I installed Gil's light kit,... it litterally just drops in. I took some heatshrink tubing that fit snugly to the spotlight LEDs, painted it black, and slid it over the LEDs. I cut the front edge of the tubing to match the angle of the front viewport. I also painted the part of the TSDS interior that touches the viewport, flat black to aid in preventing any leaks.
The electroluminescent sheet is tiny ind fits the top half of the sub's hull just right.


----------



## Antimatter (Feb 16, 2008)

steve123 said:


> Anyway, I'll be installing Gil's (Just An Illusion) lighting kit step by step...Pics of everything to follow.
> 
> Ok, I'm getting the hull ready for the Tamiya Chrome Yellow.
> 
> ...


Hit it with some School Bus Yellow and you'll be surprised at the result.


----------



## steve123 (Feb 9, 2009)

Since I'm using the TSDS decals the only part I have to paint blue is the inner docking collar.
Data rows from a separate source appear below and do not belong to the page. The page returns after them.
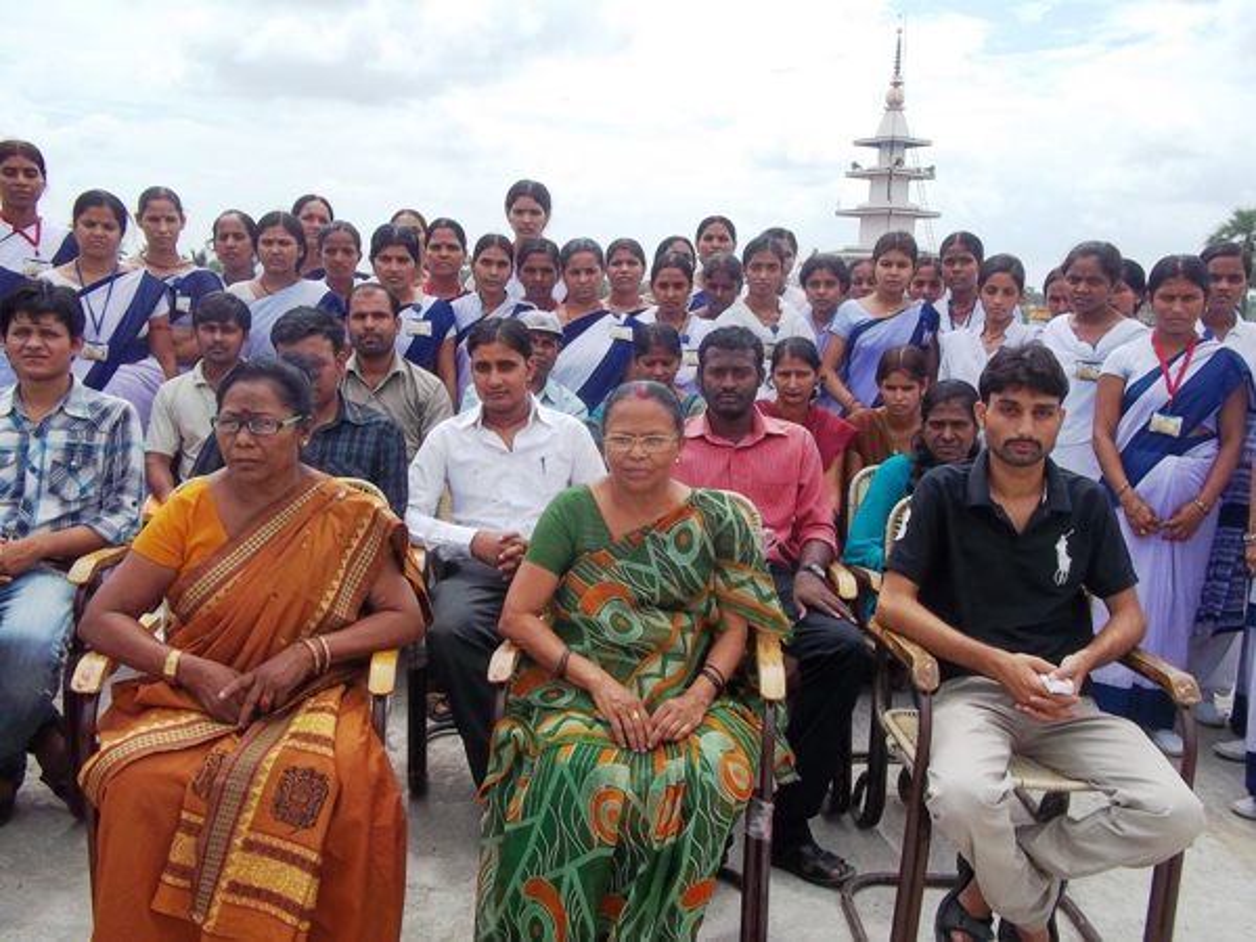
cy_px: 471
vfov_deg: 44.2
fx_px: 1161
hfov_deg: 56.8
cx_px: 628
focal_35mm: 32
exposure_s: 1/400
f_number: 5.5
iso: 80
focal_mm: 5.7
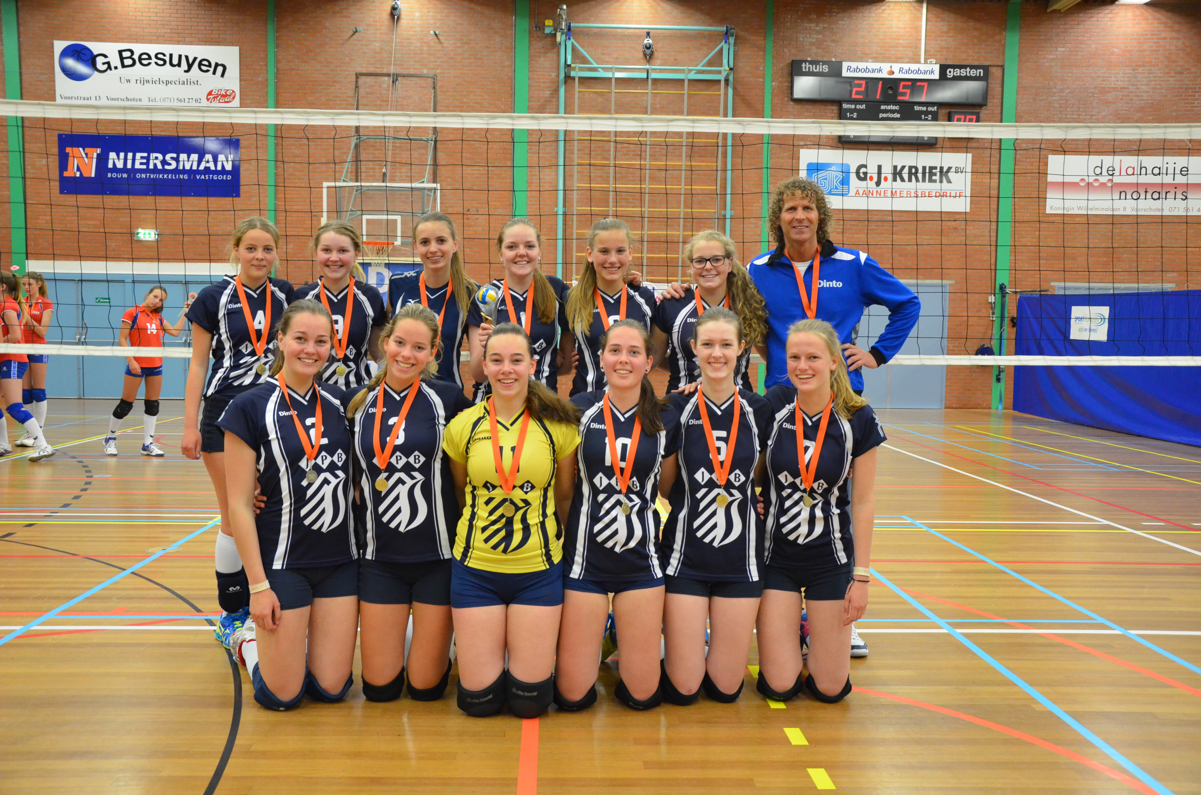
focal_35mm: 36
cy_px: 398
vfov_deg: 36.7
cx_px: 600
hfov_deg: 53.2
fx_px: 1199
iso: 2500
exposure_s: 1/80
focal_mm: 24
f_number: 4.5
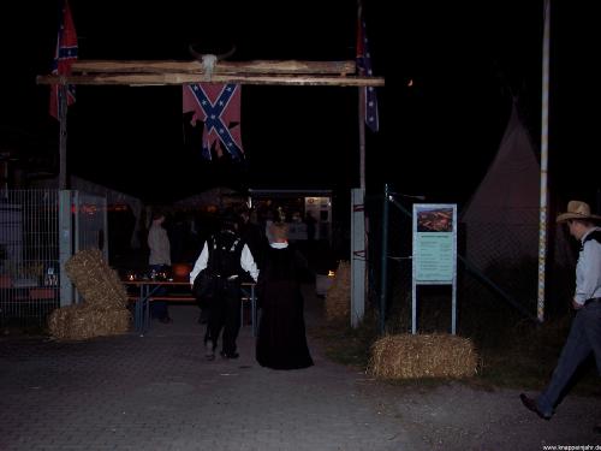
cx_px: 300
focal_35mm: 39
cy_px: 226
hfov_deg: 47.9
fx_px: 677
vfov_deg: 36.8
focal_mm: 8
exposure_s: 1/60
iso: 100
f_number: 2.8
The decals take a lot of masking out of the equation, allowing you to finish the 'lil Flying Sub in a day or so.

Steve


----------



## steve123 (Feb 9, 2009)

I really like the way the sub looks when it's lit up.









I'm thinking about opening it back up, running the wires out of the TOP of the sub, and hiding the wiring, inverter, and switch around the wall of the Seaview's sub bay.

Now That will look cool, the Seaview all lit up and the FS with it's interior lit and with spotlights...Gil? I just sent you mail!


----------



## ham1963 (May 4, 2001)

Steve,
Looking great not good but great. I have a few questions.
1. Did you use Liquid Mask??
2. Did you use the Para Graph Photo Eteched int. set also?
3. Could you show a pic on how you ran the wiring out of the sub.
Thanks,
John


----------



## nutjob (May 29, 2009)

very cool


----------



## steve123 (Feb 9, 2009)

Thanks you guys!
I used white glue to mask the spotlights. I used tape to mask the viewports.

I didn't use Paul's photoetch...it's cool though.

I'll take some more pics ,but I just ran all the wires out of the tailhook slot (plenty of room)


----------



## steve123 (Feb 9, 2009)

Here is a before and after shot of the rear of the sub.

















The TSDS decals save alot of time and really spiff up this part.

Steve


----------



## Krel (Jun 7, 2000)

You know, it you could make it where it could be powered by a string of Christmas tree lights, it would make a pretty cool Christmas Ornament.

David.


----------